Ces traditions peuvent être fascinantes à observer, le directeur de la photographie Aziz Zhambakiyiv les documentant dans des prises de vue prolongées et des compositions grand écran luxuriantes, sa caméra allant et venant pour capturer une cérémonie entière en un seul plan. Il y a une scène à la fin du film dans laquelle Pema – qui n’a toujours pas retrouvé Tashi – joue de la guitare pendant que Karma, qui est bouddhiste pratiquant, chante. C’est un moment magnifique et émouvant qui arrive bien trop tard dans un récit qui prend beaucoup de temps à se dérouler.

Après avoir épousé Tashi et ses deux frères, Pema emménage dans leur maison pour cuisiner et faire le ménage, mais se retrouve bientôt seule après le départ de Tashi pour un long voyage commercial à Lhassa. Elle est obligée de s’occuper de Dawa indiscipliné et finit par se rapprocher de son professeur, Ram Sir (Karma Shakya). Peut-être trop près, car elle tombe enceinte, et une rumeur se répand dans le village selon laquelle Ram Sir est le père, ce qui incite Tashi à abandonner son voyage de retour et à partir pour des régions inconnues.

Pema décide de partir à sa recherche, Karma l’accompagnant dans une longue et sinueuse randonnée à travers les montagnes enneigées environnantes. Les deux commencent à se rapprocher et il est possible qu’une véritable histoire d’amour naisse entre eux, mais Bham est beaucoup plus suggestif qu’explicite à ce sujet. Il y a peut-être trop de non-dits dans Shambhalamême si certaines images, comme les superbes clichés de Pema marchant seule alors que l’Himalaya s’étend au loin, parviennent à parler d’elles-mêmes.

Le film a quelque chose à dire sur la culture patriarcale népalaise, dans laquelle les femmes comme Pema sont obligées de défendre leur vertu contre les accusations de leur mari. À un moment donné de leur voyage, Pema et Karma passent par un village où une autre femme accusée d’adultère est obligée de tirer une flèche dans une cible afin de prouver son innocence. C’est un exploit impossible, et on apprend plus tard qu’elle s’est suicidée.

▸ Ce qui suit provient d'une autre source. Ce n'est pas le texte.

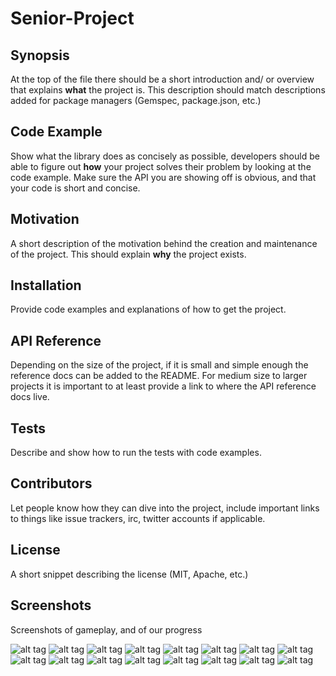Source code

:# Senior-Project
## Synopsis

At the top of the file there should be a short introduction and/ or overview that explains **what** the project is. This description should match descriptions added for package managers (Gemspec, package.json, etc.)

## Code Example

Show what the library does as concisely as possible, developers should be able to figure out **how** your project solves their problem by looking at the code example. Make sure the API you are showing off is obvious, and that your code is short and concise.

## Motivation

A short description of the motivation behind the creation and maintenance of the project. This should explain **why** the project exists.

## Installation

Provide code examples and explanations of how to get the project.

## API Reference

Depending on the size of the project, if it is small and simple enough the reference docs can be added to the README. For medium size to larger projects it is important to at least provide a link to where the API reference docs live.

## Tests

Describe and show how to run the tests with code examples.

## Contributors

Let people know how they can dive into the project, include important links to things like issue trackers, irc, twitter accounts if applicable.

## License

A short snippet describing the license (MIT, Apache, etc.)

## Screenshots

Screenshots of gameplay, and of our progress

![alt tag](https://github.com/karledler/Senior-Project/blob/master/Screenshots/Buildings.png)
![alt tag](https://github.com/karledler/Senior-Project/blob/master/Screenshots/Campco.png)
![alt tag](https://github.com/karledler/Senior-Project/blob/master/Screenshots/Car.png)
![alt tag](https://github.com/karledler/Senior-Project/blob/master/Screenshots/Car2.png)
![alt tag](https://github.com/karledler/Senior-Project/blob/master/Screenshots/CarProgress.png)
![alt tag](https://github.com/karledler/Senior-Project/blob/master/Screenshots/EarlyMap.png)
![alt tag](https://github.com/karledler/Senior-Project/blob/master/Screenshots/EarlyMapProgress.png)
![alt tag](https://github.com/karledler/Senior-Project/blob/master/Screenshots/EarlyMapProgress2.png)
![alt tag](https://github.com/karledler/Senior-Project/blob/master/Screenshots/FinalMap.png)
![alt tag](https://github.com/karledler/Senior-Project/blob/master/Screenshots/Gameplay.png)
![alt tag](https://github.com/karledler/Senior-Project/blob/master/Screenshots/Gameplay2.png)
![alt tag](https://github.com/karledler/Senior-Project/blob/master/Screenshots/Gameplay3.png)
![alt tag](https://github.com/karledler/Senior-Project/blob/master/Screenshots/Gulliftys.png)
![alt tag](https://github.com/karledler/Senior-Project/blob/master/Screenshots/MapAerial.png)
![alt tag](https://github.com/karledler/Senior-Project/blob/master/Screenshots/MovingCar.png)
![alt tag](https://github.com/karledler/Senior-Project/blob/master/Screenshots/RiverProgress.png)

Bham contraste ces rituels archaïques avec les cérémonies bouddhistes tibétaines auxquelles Karma et d’autres moines participent, révélant un chemin spirituel qui s’écarte des directives sociales strictes de la communauté (le terme Shambhala fait référence à un royaume ou paradis spirituel). À la fin du film, Pema est peut-être elle-même sur cette voie, même si cela nous a pris, à elle et à nous, énormément de temps pour y arriver. C’est comme si Bham conditionnait le spectateur au type d’expérience patiente, semblable à la transe, nécessaire pour atteindre un niveau d’être plus profond – une expérience qui n’est pas facile à vivre, mais qui offre son propre type d’illumination.